(Beginning of EXERCISE MATERIAL)
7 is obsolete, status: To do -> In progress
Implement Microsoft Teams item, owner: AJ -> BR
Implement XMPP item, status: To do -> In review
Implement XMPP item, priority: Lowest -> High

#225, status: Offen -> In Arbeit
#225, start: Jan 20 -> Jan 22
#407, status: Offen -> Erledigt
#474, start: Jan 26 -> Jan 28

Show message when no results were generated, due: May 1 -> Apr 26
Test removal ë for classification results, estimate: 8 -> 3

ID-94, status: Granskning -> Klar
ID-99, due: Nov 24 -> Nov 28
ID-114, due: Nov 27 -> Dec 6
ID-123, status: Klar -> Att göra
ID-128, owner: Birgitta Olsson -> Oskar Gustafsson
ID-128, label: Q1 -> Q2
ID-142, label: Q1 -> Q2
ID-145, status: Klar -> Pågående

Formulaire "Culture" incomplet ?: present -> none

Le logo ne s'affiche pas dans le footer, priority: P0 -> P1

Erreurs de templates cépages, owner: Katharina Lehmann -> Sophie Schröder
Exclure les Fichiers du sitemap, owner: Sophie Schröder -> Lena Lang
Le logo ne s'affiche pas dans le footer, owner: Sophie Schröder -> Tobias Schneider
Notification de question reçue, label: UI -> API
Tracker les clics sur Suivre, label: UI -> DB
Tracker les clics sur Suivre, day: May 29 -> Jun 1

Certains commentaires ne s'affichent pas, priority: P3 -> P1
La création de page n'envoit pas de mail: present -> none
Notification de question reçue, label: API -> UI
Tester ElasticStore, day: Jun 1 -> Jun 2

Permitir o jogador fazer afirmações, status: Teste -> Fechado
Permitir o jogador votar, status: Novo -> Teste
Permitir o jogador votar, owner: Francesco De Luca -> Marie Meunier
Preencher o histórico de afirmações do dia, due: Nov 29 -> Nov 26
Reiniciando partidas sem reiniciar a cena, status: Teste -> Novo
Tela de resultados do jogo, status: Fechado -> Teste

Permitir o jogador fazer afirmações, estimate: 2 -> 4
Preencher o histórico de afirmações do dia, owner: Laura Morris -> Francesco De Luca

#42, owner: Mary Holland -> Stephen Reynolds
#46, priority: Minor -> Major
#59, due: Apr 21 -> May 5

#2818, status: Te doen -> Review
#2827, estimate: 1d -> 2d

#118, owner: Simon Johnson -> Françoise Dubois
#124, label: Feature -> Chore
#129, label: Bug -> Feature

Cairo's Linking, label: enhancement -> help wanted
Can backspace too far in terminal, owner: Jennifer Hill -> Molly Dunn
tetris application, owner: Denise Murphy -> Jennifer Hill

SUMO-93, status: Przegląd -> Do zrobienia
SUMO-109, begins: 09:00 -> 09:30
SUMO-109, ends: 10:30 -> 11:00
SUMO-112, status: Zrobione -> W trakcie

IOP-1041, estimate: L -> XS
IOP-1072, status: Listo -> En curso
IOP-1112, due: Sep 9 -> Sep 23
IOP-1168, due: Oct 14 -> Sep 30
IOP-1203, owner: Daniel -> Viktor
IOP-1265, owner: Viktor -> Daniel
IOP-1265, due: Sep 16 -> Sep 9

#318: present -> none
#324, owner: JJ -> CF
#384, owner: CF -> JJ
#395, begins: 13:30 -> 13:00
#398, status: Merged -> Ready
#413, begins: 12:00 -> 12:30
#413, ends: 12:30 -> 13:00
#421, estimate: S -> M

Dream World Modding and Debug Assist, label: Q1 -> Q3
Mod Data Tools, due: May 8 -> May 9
(End of EXERCISE MATERIAL)
▶ _WHAT THE EXERCISE ASKS_:
Set all the data down again, exactly as it reads above.

▶ _OUTPUT BELOW_:
7 is obsolete, status: To do -> In progress
Implement Microsoft Teams item, owner: AJ -> BR
Implement XMPP item, status: To do -> In review
Implement XMPP item, priority: Lowest -> High

#225, status: Offen -> In Arbeit
#225, start: Jan 20 -> Jan 22
#407, status: Offen -> Erledigt
#474, start: Jan 26 -> Jan 28

Show message when no results were generated, due: May 1 -> Apr 26
Test removal ë for classification results, estimate: 8 -> 3

ID-94, status: Granskning -> Klar
ID-99, due: Nov 24 -> Nov 28
ID-114, due: Nov 27 -> Dec 6
ID-123, status: Klar -> Att göra
ID-128, owner: Birgitta Olsson -> Oskar Gustafsson
ID-128, label: Q1 -> Q2
ID-142, label: Q1 -> Q2
ID-145, status: Klar -> Pågående

Formulaire "Culture" incomplet ?: present -> none

Le logo ne s'affiche pas dans le footer, priority: P0 -> P1

Erreurs de templates cépages, owner: Katharina Lehmann -> Sophie Schröder
Exclure les Fichiers du sitemap, owner: Sophie Schröder -> Lena Lang
Le logo ne s'affiche pas dans le footer, owner: Sophie Schröder -> Tobias Schneider
Notification de question reçue, label: UI -> API
Tracker les clics sur Suivre, label: UI -> DB
Tracker les clics sur Suivre, day: May 29 -> Jun 1

Certains commentaires ne s'affichent pas, priority: P3 -> P1
La création de page n'envoit pas de mail: present -> none
Notification de question reçue, label: API -> UI
Tester ElasticStore, day: Jun 1 -> Jun 2

Permitir o jogador fazer afirmações, status: Teste -> Fechado
Permitir o jogador votar, status: Novo -> Teste
Permitir o jogador votar, owner: Francesco De Luca -> Marie Meunier
Preencher o histórico de afirmações do dia, due: Nov 29 -> Nov 26
Reiniciando partidas sem reiniciar a cena, status: Teste -> Novo
Tela de resultados do jogo, status: Fechado -> Teste

Permitir o jogador fazer afirmações, estimate: 2 -> 4
Preencher o histórico de afirmações do dia, owner: Laura Morris -> Francesco De Luca

#42, owner: Mary Holland -> Stephen Reynolds
#46, priority: Minor -> Major
#59, due: Apr 21 -> May 5

#2818, status: Te doen -> Review
#2827, estimate: 1d -> 2d

#118, owner: Simon Johnson -> Françoise Dubois
#124, label: Feature -> Chore
#129, label: Bug -> Feature

Cairo's Linking, label: enhancement -> help wanted
Can backspace too far in terminal, owner: Jennifer Hill -> Molly Dunn
tetris application, owner: Denise Murphy -> Jennifer Hill

SUMO-93, status: Przegląd -> Do zrobienia
SUMO-109, begins: 09:00 -> 09:30
SUMO-109, ends: 10:30 -> 11:00
SUMO-112, status: Zrobione -> W trakcie

IOP-1041, estimate: L -> XS
IOP-1072, status: Listo -> En curso
IOP-1112, due: Sep 9 -> Sep 23
IOP-1168, due: Oct 14 -> Sep 30
IOP-1203, owner: Daniel -> Viktor
IOP-1265, owner: Viktor -> Daniel
IOP-1265, due: Sep 16 -> Sep 9

#318: present -> none
#324, owner: JJ -> CF
#384, owner: CF -> JJ
#395, begins: 13:30 -> 13:00
#398, status: Merged -> Ready
#413, begins: 12:00 -> 12:30
#413, ends: 12:30 -> 13:00
#421, estimate: S -> M

Dream World Modding and Debug Assist, label: Q1 -> Q3
Mod Data Tools, due: May 8 -> May 9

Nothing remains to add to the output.